A sharp debate has ensued after Chris Craighead, an ex- British Special Air Service (SAS) soldier released a sneak preview of his book “One Man In” detailing the Dusit D2 attack.

The Dusit D2 Complex terror attack in 2019 catapulted Craighead to fame but his new book has sparked controversy among Kenyans.

In his snippet, he paints himself as a hero detailing that he acted fast when a British friend of him informed him of the attack.

In his book that is yet to be released, Craighead seemingly praises himself for “singlehandedly” pursing the terrorists who were in the complex.

The former SAS soldier said that he tried to contact the Kenyan authorities but none of his calls were unanswered.

He would then load his truck with weapons and drove to the scene where he pursued the terrorists bravely.

A snippet of the book states that Chris within minutes of receiving a call from a friend who was also a former British Soldier hoped on his truck with weapons to the scene. He adds that he attempted to reach the Kenyan government on the same but his calls went unanswered.

“Within minutes, Chris was in his pick up truck with his weapon case at the back of the seat, dodging vehicles and pedestrians as he raced to the scene. He attempted to reach anyone he could within the British and Kenyan governments to figure out what was going on. Nobody answered, He was on his own, and operating without orders” the snippet reads in part.

It goes on: “At first on his own, and later as the leader of a small, rag-tag group of soldiers and civilians, Chris moved through the complex where hundreds of innocent hotel staff, guests, and office workers were still trapped.

“After clearing buildings and shepherding people to safety, he located the terrorists. A battle of guns, grenades, and tactics ensued. Chris and his men made it out. The terrorists did not.”
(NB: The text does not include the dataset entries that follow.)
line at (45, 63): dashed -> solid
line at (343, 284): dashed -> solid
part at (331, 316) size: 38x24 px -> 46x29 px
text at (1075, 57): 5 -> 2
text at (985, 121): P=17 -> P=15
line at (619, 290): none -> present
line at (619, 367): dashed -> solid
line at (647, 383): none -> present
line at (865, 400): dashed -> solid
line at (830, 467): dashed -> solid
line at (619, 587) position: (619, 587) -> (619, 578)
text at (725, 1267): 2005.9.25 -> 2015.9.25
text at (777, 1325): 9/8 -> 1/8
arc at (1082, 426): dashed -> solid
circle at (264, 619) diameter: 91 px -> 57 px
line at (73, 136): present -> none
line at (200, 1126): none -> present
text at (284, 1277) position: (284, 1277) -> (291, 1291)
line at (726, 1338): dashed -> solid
His representation as the “only hero” angered a section of Kenyans who said that the terrorists were pursued successfully through joint effort by Kenyan forces.

“Today in caucasity from the mountain of caucus. Remember SAS soldier Chris Craighead from the Dusit attack? A book’s been published about him being the white hero we all needed who singlehandedly saved the day,” Mariga Thoithi said.

“Kenya lost soldiers in this but it was one man in that saved the day? Where was he during Westgate to equally help us? Maybe the author of this didn’t count on the book reaching Kenya but the government should demand a retraction, this is disrespectful,” Sgt. Hugo Stiglitz added.

Twenty-one people lost their lives as a result of the attack at the complex. Others were left with injuries which reminds them of the harrowing ordeal in the hands of armed terrorists and a suicide bomber.